Die Fachteilnehmer waren sich einig: Jugendarbeit und Jugendpolitik in Europa bieten einen Mehrwert, der durch nichts zu ersetzen ist. 462 Expertinnen und Experten aus 42 Ländern kamen auf Einladung von JUGEND für Europa vom 7. bis 8. Mai 2013 in das World Conference Center, den ehemaligen Bundestag in Bonn.

Der Fachkongress über europäische Jugendarbeit und Jugendpolitik diskutierte unter dem Titel „Building Tomorrow’s Europe“ die Perspektiven junger Menschen und der jugend-politischen Bedingungen. Anlass war das 25-jährige Jubiläum der EU-Jugendprogramme und von JUGEND für Europa. Im Plenum und in 28 Workshops diskutierten Wissenschaftler/innen, Verantwortliche aus Politik und Verwaltung aus allen Ebenen, Fachleute aus Jugendarbeit und Jugendpolitik, Vertreter/innen von Jugendorganisationen und Jugendvertreterinnen und -vertreter.
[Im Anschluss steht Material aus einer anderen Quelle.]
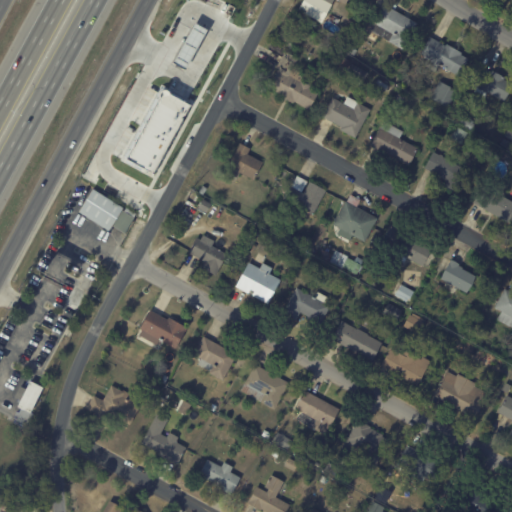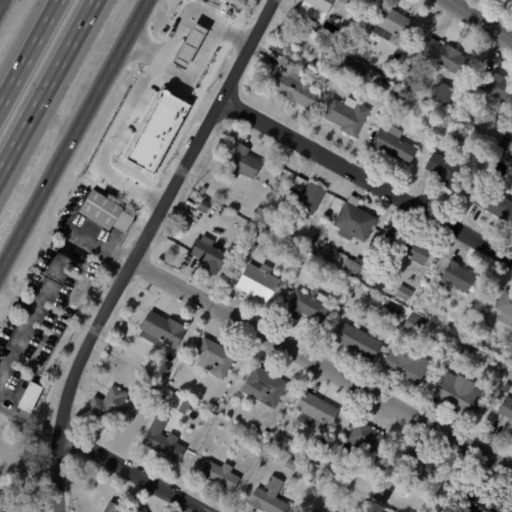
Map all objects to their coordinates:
building: (335, 1)
building: (336, 1)
road: (1, 3)
road: (479, 19)
building: (313, 23)
building: (392, 25)
building: (391, 26)
building: (285, 39)
road: (201, 41)
building: (352, 50)
road: (28, 52)
building: (441, 55)
building: (445, 56)
building: (344, 63)
building: (356, 71)
building: (290, 82)
building: (292, 83)
building: (492, 84)
building: (492, 84)
road: (46, 85)
building: (381, 85)
building: (442, 93)
building: (443, 94)
building: (398, 97)
building: (345, 114)
building: (346, 114)
building: (466, 122)
road: (119, 125)
building: (157, 131)
building: (509, 131)
road: (74, 135)
building: (458, 135)
building: (507, 137)
building: (392, 143)
building: (393, 143)
building: (481, 146)
building: (244, 161)
building: (242, 163)
building: (511, 165)
building: (445, 170)
building: (446, 170)
road: (365, 173)
building: (202, 190)
building: (304, 193)
building: (303, 195)
building: (493, 202)
building: (495, 203)
building: (201, 207)
building: (100, 209)
building: (101, 210)
building: (352, 220)
building: (353, 220)
building: (254, 234)
road: (134, 246)
building: (410, 249)
building: (413, 250)
building: (207, 253)
road: (118, 254)
building: (207, 255)
building: (285, 263)
building: (456, 275)
building: (457, 276)
road: (49, 281)
building: (257, 281)
building: (258, 282)
building: (438, 287)
building: (78, 290)
building: (403, 293)
building: (74, 299)
road: (16, 304)
building: (306, 305)
building: (305, 306)
building: (504, 306)
building: (505, 307)
building: (391, 312)
building: (413, 322)
building: (414, 323)
building: (60, 328)
building: (160, 329)
building: (159, 330)
building: (387, 331)
building: (356, 340)
building: (355, 341)
building: (463, 348)
building: (37, 352)
building: (213, 357)
building: (212, 358)
road: (321, 361)
building: (34, 365)
building: (404, 365)
building: (405, 365)
building: (163, 378)
building: (263, 386)
building: (264, 386)
building: (505, 387)
building: (460, 393)
building: (460, 393)
building: (115, 406)
building: (111, 407)
building: (183, 407)
building: (213, 407)
building: (506, 408)
building: (506, 409)
building: (315, 411)
building: (316, 411)
building: (18, 416)
building: (265, 434)
building: (363, 437)
building: (162, 440)
building: (163, 440)
building: (281, 440)
building: (281, 441)
building: (365, 443)
building: (274, 454)
building: (310, 455)
building: (417, 462)
building: (290, 464)
building: (420, 466)
building: (332, 470)
road: (129, 474)
building: (219, 475)
building: (219, 475)
building: (322, 478)
building: (382, 495)
building: (268, 496)
building: (269, 497)
building: (470, 498)
building: (476, 500)
building: (374, 507)
building: (375, 507)
building: (116, 508)
building: (118, 508)
building: (34, 509)
building: (508, 509)
building: (313, 510)
building: (313, 510)
building: (508, 510)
In sieben Themenbereichen spiegelte sich die Entwicklung der letzten 25 Jahre: Jugendpolitik in Europa, nicht formales und informelles Lernen, Professionalisierung von Jugendarbeit, aktive europäische Bürgerschaft, gleiche Chancen und Diversität, Mobilität zu Lernzwecken und Jugendpartizipation in Politik und Gesellschaft. Hans-Georg Wicke, Leiter von JUGEND für Europa und Gastgeber des Kongresses, brachte es auf den Punkt: „Es hat sich Einiges getan. Die fachlich hochkarätige Besetzung von Plenum und Workshops zeigen deutlich, dass Jugendpolitik und Jugendarbeit den Hinterhof Europas verlassen und viel Selbstbewusstsein gewonnen haben.“

Jugendarbeit, so der allgemeine Eindruck, vergewissert sich zunehmend ihrer professionellen Grundlagen und Besonderheiten:

  • Theoretische und praktische Modelle von Jugendpartizipation, der Anerkennung nicht formaler Bildung oder europäischer Bürgerschaft wurden auf hohem Niveau erörtert. Die vielen wissenschaftlichen Inputs zeugten von einer neuen Nähe zur Forschung, nicht nur über die Situation Jugendlicher, sondern auch zu fachlichen Fragen des jeweiligen Arbeitsbereichs.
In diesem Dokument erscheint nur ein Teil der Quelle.